Zimbabwe needs more Engineers

The founder of modern Singapore Lee Kuan Yew, who recently passed on, wrote in his historical memoirs From Third World to First: The Singapore Story: 1965-2000, that he always had misgivings about the development of African states remarking that he was convinced “that they were a different people playing to a different set of rules.

Commenting on Ghana, Yew said “I was impressed, but wondered why a country so dependent on agriculture should have its brightest and best do Classics – Latin and Greek”

Yew’s sentiments rang true after I saw a worrying infographic on Professor Jonathan Moyo’s Facebook Page which shows the proportion of the Zimbabwean population who attain various levels of education.

The image (below) shows that, as expected, most Zimbabwean children go to primary school though the number drops for high school. A reasonable number does some form of higher education, in the form of Colleges, Universities and other tertiary institutions.

What is worrying, however, is the tiny number which goes into science and Engineering.

A very tiny percentage of students are studying Science and Engineering (represented by the red dot)  - Image thanks to Jonathan Moyo
A very tiny percentage of students are studying Science and Engineering (represented by the red dot)
– Image thanks to Jonathan Moyo

What this means is that we have very few people working to come up with (local) solutions to the big problems we face such as power shortages, poor roads networks, water supply issues, drainage, telecommunications, industrial production and mineral extraction.

This is precisely why, despite having a lot of daylight hours, there are few initiatives focusing on solar energy. The few electrical engineers we produce are all sucked up by ZESA and they have no incentive to innovate from within the company. Doing so, after all, will likely put ZESA out of business.

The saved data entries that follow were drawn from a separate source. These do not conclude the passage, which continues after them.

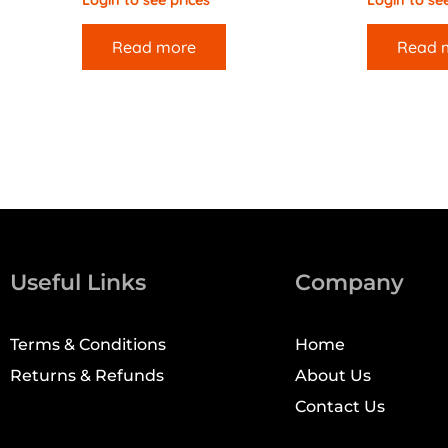
Login to see prices
Login to see
Read more
Read 
Useful Links
Company
Terms & Conditions
Home
Returns & Refunds
About Us
Contact Us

It’s also worrying because we are not focusing on our strengths. The country is blessed with good land for agriculture and abundant mineral resources yet we do not have qualified people taking advantage of this. We do not have local engineers producing mining machinery or coming up with new and more efficient methods of mineral purification. Similarly we do not see revolutionary agricultural or irrigation methods- instead we rely on the Israelis to install simple things like drip irrigation systems.

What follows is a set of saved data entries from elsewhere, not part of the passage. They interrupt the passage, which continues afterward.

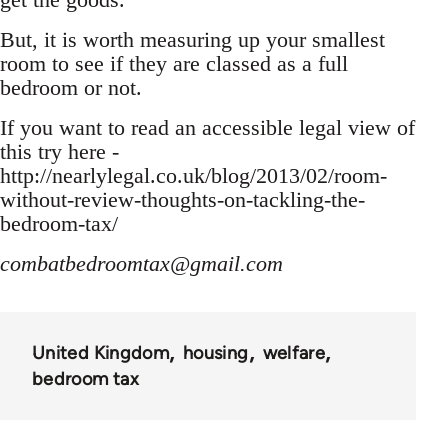
But, it is worth measuring up your smallest
room to see if they are classed as a full
bedroom or not.
If you want to read an accessible legal view of
this try here -
http://nearlylegal.co.uk/blog/2013/02/room-
without-review-thoughts-on-tackling-the-
bedroom-tax/
combatbedroomtax@gmail.com
United Kingdom
housing
welfare
bedroom tax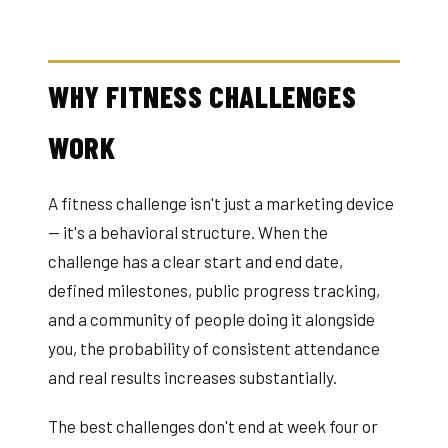
WHY FITNESS CHALLENGES
WORK
A fitness challenge isn't just a marketing device
— it's a behavioral structure. When the
challenge has a clear start and end date,
defined milestones, public progress tracking,
and a community of people doing it alongside
you, the probability of consistent attendance
and real results increases substantially.
The best challenges don't end at week four or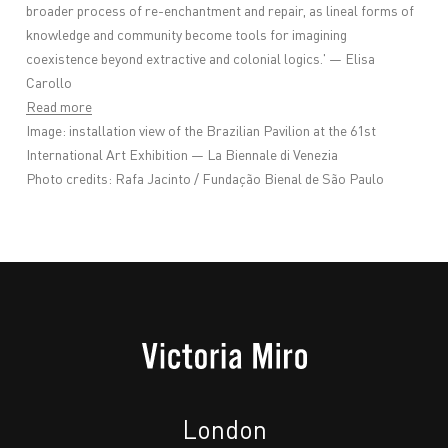
broader process of re-enchantment and repair, as lineal forms of
knowledge and community become tools for imagining
coexistence beyond extractive and colonial logics.' —
Elisa
Carollo
Read more
Image: installation view of the Brazilian Pavilion at the 61st
International Art Exhibition — La Biennale di Venezia
Photo credits: Rafa Jacinto / Fundação Bienal de São Paulo
London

Like Yew said, it seems like we are playing to a different set of rules. We may not have our best and brightest studying the classics but we have too many people- way too many- studying humanities and business degrees. In fact we have so many graduates of disciplines like Psychology, Political Science, Business Studies, Marketing and Economics that people now think the degrees themselves are useless. There is nothing wrong with the degrees, except that the already poor job market is flooded.

What we need are more people in the sciences. Zimbabwe needs more engineers, computer scientists, programmers, physicists and mathematicians. The problems we face need practical solutions suited to our country. Resuscitation of the industries, better roads, power generation, better and more TV and radio channels and the other problems we regularly complain about need solutions and none but ourselves will solve them.

The myth that sciences are hard and should be studied by “smart” people should be dispelled. Government must do more to encourage young people to take up the sciences by having science fairs, community projects and other initiatives which will increase interest in the sciences.

And everyone, especially people interested in technology and technology firms, such as Econet, Telecel, ZIMPLATS and others should support science education. We all have a part to play.

I’ll do what I can. Watch this space.